I almost met Alexander once. I attended the International Ice Hockey Federation’s event in Quebec City a few years ago. The IIHF unveiled their centennial All-Star team, and both my big idols made that team, but neither one of them was in Quebec since Wayne Gretzky didn’t make an appearance.
Alexander accepted the Soviet sweater for his father, as a symbol of his place on the All-Star team. I made up my mind to go talk to Alexander after the ceremony. I sat at the table, waiting for it to end. During the speeches, as I looked at him, I thought about him and his Dad, and me and my Dad, how it was Dad who had given me that Kharlamov autobiography, and how he once as my coach in juniors put together a line of players with sweater numbers 13-16-17, so it was just like the Mikhailov – Petrov – Kharlamov line. I was the 17.

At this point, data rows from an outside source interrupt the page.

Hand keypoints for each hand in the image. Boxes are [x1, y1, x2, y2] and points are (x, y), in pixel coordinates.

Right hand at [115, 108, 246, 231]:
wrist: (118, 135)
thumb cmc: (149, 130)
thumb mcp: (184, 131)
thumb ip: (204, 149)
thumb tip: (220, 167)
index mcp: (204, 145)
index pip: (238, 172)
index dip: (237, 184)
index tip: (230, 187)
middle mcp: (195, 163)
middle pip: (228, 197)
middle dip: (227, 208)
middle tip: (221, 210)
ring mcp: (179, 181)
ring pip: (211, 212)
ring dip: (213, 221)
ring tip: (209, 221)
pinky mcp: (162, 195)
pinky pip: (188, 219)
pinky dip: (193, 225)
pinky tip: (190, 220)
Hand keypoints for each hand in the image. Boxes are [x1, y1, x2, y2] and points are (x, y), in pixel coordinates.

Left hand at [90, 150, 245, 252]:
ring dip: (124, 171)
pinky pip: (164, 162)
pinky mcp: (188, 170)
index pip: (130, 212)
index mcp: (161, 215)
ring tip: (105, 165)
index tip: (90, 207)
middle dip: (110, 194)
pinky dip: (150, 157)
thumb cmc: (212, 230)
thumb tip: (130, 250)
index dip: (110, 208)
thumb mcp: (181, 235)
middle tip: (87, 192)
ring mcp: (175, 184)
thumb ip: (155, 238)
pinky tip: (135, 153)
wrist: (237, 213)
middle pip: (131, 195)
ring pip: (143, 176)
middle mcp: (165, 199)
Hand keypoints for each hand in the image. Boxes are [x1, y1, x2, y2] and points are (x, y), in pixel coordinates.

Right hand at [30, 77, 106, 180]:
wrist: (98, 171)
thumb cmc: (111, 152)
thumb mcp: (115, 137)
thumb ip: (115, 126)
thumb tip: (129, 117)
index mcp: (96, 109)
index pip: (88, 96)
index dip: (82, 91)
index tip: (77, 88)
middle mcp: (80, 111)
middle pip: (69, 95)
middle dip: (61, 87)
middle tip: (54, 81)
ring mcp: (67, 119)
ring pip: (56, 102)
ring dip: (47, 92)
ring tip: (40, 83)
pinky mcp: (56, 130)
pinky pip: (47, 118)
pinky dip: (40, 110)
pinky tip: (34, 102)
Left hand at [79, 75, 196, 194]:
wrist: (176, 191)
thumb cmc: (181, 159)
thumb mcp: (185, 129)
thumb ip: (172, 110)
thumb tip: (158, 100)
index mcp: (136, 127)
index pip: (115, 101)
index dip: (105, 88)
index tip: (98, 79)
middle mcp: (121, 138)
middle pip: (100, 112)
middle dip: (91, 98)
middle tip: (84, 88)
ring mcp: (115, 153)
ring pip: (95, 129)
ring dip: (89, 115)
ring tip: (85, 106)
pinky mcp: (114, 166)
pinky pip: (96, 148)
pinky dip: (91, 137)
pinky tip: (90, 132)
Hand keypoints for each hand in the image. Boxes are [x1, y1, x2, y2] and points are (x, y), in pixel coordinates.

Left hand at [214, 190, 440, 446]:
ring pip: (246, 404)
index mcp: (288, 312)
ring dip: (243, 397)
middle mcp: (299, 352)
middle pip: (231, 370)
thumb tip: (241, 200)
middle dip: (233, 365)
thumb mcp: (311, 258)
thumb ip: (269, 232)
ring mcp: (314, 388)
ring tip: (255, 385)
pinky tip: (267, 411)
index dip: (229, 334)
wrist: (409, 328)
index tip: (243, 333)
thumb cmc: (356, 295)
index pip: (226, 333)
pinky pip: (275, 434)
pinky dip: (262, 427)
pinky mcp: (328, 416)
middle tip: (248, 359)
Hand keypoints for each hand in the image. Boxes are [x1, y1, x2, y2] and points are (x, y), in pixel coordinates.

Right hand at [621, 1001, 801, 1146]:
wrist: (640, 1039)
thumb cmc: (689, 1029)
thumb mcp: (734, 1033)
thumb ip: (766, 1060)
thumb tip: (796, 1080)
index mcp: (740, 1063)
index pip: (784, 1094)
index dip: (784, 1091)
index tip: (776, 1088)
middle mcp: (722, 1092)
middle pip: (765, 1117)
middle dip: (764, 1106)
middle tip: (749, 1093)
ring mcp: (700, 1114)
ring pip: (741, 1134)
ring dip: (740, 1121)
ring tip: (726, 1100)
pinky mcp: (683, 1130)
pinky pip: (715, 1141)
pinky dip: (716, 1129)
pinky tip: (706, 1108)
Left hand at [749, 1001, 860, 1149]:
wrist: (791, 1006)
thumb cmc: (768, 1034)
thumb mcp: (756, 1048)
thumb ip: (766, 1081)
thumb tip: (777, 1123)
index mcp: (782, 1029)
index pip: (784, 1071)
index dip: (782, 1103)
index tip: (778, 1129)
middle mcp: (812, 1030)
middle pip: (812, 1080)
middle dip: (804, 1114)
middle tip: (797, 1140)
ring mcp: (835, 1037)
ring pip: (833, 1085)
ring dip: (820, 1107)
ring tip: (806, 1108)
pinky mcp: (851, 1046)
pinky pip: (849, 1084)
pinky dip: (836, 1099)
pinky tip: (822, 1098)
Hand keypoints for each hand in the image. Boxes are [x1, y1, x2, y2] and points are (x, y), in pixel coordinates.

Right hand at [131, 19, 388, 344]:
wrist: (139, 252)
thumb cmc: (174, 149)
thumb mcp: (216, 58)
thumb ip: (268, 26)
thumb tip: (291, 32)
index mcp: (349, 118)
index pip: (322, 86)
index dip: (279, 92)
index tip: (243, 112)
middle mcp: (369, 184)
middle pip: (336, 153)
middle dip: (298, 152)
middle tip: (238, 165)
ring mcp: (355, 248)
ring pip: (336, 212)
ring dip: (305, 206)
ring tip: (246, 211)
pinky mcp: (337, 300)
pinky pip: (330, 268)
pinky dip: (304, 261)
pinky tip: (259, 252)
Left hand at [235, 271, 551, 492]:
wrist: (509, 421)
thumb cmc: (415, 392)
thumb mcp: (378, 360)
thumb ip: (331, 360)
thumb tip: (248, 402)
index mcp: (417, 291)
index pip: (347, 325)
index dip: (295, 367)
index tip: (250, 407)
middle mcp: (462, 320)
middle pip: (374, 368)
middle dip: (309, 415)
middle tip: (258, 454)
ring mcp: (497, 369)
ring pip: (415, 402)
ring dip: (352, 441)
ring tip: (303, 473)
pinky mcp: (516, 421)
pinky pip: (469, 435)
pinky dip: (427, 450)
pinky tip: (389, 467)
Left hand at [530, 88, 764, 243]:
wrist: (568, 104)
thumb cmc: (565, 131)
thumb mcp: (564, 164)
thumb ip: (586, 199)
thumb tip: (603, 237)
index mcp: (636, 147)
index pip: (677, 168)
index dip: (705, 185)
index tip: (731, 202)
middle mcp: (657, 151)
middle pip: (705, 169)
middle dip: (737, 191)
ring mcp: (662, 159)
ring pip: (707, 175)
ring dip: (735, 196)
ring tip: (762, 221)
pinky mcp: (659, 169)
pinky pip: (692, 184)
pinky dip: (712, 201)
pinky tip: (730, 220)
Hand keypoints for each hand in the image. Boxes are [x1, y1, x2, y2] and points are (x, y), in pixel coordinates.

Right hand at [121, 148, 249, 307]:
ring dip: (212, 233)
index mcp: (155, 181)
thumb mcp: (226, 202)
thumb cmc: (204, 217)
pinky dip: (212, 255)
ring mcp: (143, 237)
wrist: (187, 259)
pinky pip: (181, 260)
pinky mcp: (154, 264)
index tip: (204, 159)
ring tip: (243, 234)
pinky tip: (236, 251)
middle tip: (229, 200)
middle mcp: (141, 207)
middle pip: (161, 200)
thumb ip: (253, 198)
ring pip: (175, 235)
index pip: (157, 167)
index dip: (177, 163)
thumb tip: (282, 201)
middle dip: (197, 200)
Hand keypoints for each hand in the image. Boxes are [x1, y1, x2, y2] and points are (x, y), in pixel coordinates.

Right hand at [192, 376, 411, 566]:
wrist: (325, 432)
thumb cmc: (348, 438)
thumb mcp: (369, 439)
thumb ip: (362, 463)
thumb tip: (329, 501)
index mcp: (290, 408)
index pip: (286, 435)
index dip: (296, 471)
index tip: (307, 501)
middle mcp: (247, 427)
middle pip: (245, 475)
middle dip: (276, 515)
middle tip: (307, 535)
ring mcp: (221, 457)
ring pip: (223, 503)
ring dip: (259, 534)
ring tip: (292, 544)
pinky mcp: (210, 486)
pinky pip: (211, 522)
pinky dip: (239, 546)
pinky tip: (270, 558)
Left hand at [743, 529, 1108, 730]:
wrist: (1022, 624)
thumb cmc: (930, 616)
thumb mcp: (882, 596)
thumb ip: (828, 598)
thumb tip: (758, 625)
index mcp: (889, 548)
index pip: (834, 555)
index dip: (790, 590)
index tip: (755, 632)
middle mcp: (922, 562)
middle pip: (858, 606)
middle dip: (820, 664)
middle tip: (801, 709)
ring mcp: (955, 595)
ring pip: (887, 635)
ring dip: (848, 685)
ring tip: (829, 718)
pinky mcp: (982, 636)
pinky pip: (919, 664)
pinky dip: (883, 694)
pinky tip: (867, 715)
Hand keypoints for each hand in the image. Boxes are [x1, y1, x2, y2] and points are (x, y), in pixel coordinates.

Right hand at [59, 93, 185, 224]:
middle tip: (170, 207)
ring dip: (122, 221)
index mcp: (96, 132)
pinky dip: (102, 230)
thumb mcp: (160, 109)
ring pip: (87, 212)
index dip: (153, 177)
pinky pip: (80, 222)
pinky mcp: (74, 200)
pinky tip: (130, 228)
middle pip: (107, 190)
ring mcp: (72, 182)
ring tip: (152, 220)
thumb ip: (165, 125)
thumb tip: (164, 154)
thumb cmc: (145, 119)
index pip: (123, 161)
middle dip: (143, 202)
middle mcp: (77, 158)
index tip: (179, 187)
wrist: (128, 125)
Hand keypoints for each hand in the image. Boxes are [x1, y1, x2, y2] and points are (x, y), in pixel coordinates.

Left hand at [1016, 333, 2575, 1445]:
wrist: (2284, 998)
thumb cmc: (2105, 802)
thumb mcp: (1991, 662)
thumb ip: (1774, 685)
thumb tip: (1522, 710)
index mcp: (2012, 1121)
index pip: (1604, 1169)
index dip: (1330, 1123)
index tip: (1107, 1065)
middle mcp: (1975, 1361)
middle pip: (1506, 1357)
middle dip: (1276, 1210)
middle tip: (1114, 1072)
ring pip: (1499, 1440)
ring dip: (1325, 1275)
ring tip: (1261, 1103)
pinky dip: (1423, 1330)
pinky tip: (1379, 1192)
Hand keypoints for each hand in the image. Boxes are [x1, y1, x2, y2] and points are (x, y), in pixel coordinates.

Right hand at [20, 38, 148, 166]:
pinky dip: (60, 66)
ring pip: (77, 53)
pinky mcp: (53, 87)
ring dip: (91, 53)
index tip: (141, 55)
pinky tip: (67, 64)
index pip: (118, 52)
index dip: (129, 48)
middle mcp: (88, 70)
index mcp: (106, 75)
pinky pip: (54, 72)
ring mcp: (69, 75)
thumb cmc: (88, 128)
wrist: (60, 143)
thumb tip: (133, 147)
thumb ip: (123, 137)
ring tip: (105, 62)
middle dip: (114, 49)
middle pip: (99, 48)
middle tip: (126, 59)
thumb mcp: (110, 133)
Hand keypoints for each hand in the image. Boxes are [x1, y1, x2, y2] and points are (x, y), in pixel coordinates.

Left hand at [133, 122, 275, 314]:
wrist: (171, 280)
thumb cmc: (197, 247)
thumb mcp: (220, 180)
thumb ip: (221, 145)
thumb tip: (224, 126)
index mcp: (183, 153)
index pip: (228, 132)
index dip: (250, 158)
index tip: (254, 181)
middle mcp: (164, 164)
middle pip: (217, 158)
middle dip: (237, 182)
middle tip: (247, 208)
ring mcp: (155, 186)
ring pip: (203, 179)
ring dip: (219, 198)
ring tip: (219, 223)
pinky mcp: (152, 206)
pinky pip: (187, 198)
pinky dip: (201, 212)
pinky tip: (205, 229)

But I never did speak to Alexander. When I was trying to think of something to say, I got nervous. I didn’t know what to say to him. When I couldn’t see him right after the ceremony, I didn’t bother to look for him harder.
I made a huge mistake.
When I checked the auction site a week later, the price had gone up a couple of hundred dollars. I noticed that I had also missed the closing of the auction by a day so even if I had managed to convince myself to pay whatever it took, and had come up with a clever explanation about the whole thing to Wife, the game was already over.
But I do have the photo. And every day, I sit in front of my computer, lean my head on my hands, and look at it.